Dans les premiers temps de la thérapie, le thérapeute accompagne le patient pour qu'il réalise une analyse comportementale dite fonctionnelle des facteurs qui déclenchent et maintiennent les difficultés qu'il souhaite traiter. Elle vise à personnaliser la thérapie. Cette analyse comporte une partie dite synchronique qui se réfère à la situation actuelle et une partie diachronique qui fait l'historique de l'acquisition des perturbations. Elle se conduit par le biais d'un entretien clinique, de grilles d'évaluation, de fiches d'auto-enregistrement (le patient enregistre lui-même ses comportements problèmes au moment où ils ont lieu) ainsi que des observations directes ou indirectes. A partir de cette analyse, différentes approches thérapeutiques seront proposées (travail sur les émotions, les cognitions, le comportement, l'entourage).

Dans le cadre de la thérapie TCC, le patient et le thérapeute procèdent à une analyse fonctionnelle. Elle est la base permettant de determiner les approches thérapeutiques.
L'analyse fonctionnelle modèle SECCA

TCC et Psychanalyse :

Au-delà des débats passionnés, les Thérapies cognitivo-comportementales et la Psychanalyse se différencient radicalement par leurs modèles théoriques et leurs conceptions respectives d'où découlent des approches  et des visées thérapeutiques distinctes.

Quelles différences entre les deux approches ?

Comme nous venons de le voir, pour les TCC, le symptôme est l'expression d'une association indésirable entre une situation, un comportement, les cognitions et les émotions que cela génère. Les TCC font référence aux lois de l'apprentissage et aux conditionnements pour expliquer la formation d'un symptôme. Les TCC sont issues de la psychologie scientifique expérimentale et se réfèrent au DSM V pour établir un diagnostic. Ce sont des thérapies de l'ici et maintenant dont le but visé est l'apprentissage de nouvelles façons de faire afin de se départir de celles qui font souffrir. Les TCC sont des thérapies brèves et directives où le patient et le thérapeute collaborent activement ensemble.

 

Selon la psychanalyse, le symptôme a, pour le patient, un motif, un sens et une intention qu'il s'agira de déchiffrer. Ce sens est l'expression d'une singularité, d'une histoire particulière et d'une logique inconsciente refoulée. A partir du discours du patient, grâce notamment à la libre association, le travail d'introspection va du conscient vers l'inconscient afin d'en déchiffrer le sens, permettre de se l'approprier et de s'en libérer. Autrement dit, la psychanalyse tend à rendre leur sens aux symptômes, à intégrer sa propre histoire et à se familiariser avec son fonctionnement psychique. Ceci permet de  désamorcer les conflits internes et d'être  plus au clair avec son désir.
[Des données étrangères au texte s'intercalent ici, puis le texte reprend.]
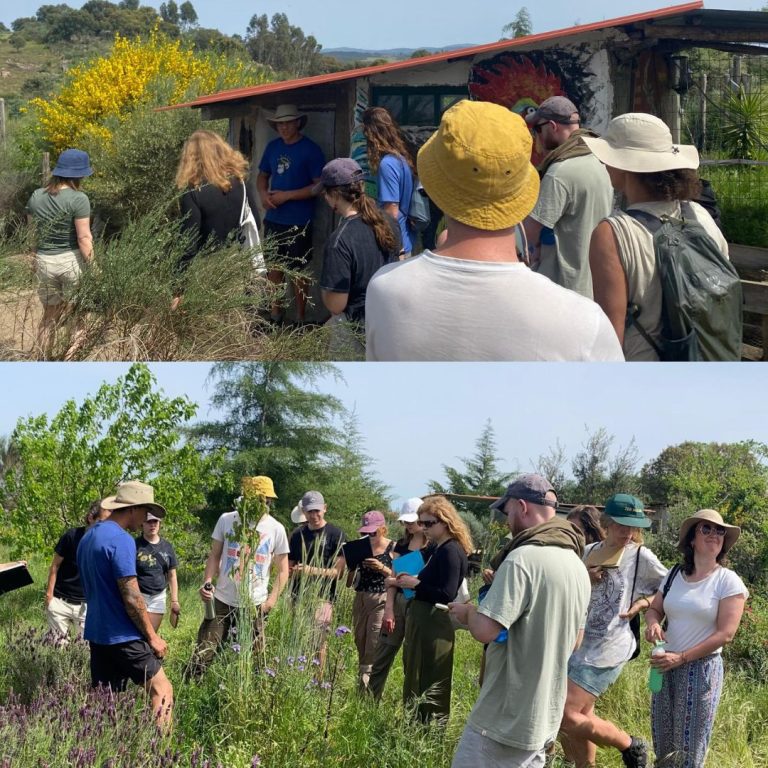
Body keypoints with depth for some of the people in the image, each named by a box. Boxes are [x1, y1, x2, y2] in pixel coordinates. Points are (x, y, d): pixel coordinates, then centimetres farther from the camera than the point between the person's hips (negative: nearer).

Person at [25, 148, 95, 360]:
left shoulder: (36, 196, 4)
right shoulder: (78, 199, -14)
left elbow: (32, 230, 9)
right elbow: (84, 237, -16)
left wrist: (38, 258, 17)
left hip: (45, 262, 5)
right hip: (72, 261, -5)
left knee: (49, 316, 18)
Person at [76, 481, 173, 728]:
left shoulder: (88, 536, 11)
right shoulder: (121, 540, -17)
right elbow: (131, 598, -19)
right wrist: (152, 636, -10)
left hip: (96, 632, 8)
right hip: (123, 636, -8)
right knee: (162, 689, -1)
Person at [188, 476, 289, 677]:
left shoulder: (276, 529, -1)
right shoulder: (227, 520, 0)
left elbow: (282, 570, 5)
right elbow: (214, 555, 8)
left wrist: (271, 600, -7)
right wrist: (207, 582, -9)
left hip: (254, 606, 0)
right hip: (222, 601, 0)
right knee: (202, 655, -3)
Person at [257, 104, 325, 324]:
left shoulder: (310, 149, -10)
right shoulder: (273, 147, 7)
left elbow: (320, 186, -14)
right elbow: (262, 175, 18)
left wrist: (287, 196, -18)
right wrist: (263, 193, -4)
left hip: (299, 223, -5)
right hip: (273, 219, 5)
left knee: (299, 271, 2)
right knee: (273, 267, 12)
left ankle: (300, 318, 11)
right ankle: (275, 314, 24)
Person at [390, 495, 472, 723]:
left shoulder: (450, 552, -16)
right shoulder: (438, 549, 14)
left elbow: (447, 594, -22)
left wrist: (416, 584, -16)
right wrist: (408, 581, 0)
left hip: (434, 627, -10)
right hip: (423, 622, 10)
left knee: (428, 687, -3)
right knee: (416, 682, 15)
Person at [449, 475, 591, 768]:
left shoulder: (523, 559, -19)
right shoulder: (577, 566, 10)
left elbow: (485, 630, -26)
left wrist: (467, 612, -4)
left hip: (506, 719, -9)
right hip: (545, 716, 9)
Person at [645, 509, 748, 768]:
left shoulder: (728, 581, -10)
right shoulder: (674, 576, 6)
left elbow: (725, 634, -14)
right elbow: (654, 609, 16)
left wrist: (681, 658, -18)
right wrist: (652, 623, -10)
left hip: (701, 668, -5)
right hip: (665, 666, 5)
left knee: (689, 746, 2)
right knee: (662, 741, 10)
La psychanalyse est donc un processus de changement qui vise à parvenir à une meilleure connaissance et acceptation de soi ainsi qu' à des remaniements psychiques. En sachant y faire, le patient prend la direction de sa vie.

 

Quelles sont les différences entre les Thérapies cognitivo-comportementales (TCC) et la psychanalyse ?
Différence entre TCC et Psychanalyse

 

La psychothérapie analytique se base sur ces fondements théoriques tout en proposant un cadre plus directif que dans la cure dite classique. A partir d'un échange verbal entre le patient et le thérapeute, un axe de travail est défini avec des objectifs ciblés et réactualisés au fur et à mesure du travail. La durée de thérapie est moins longue que dans la cure type. (se référer à notre rubrique psychothérapie).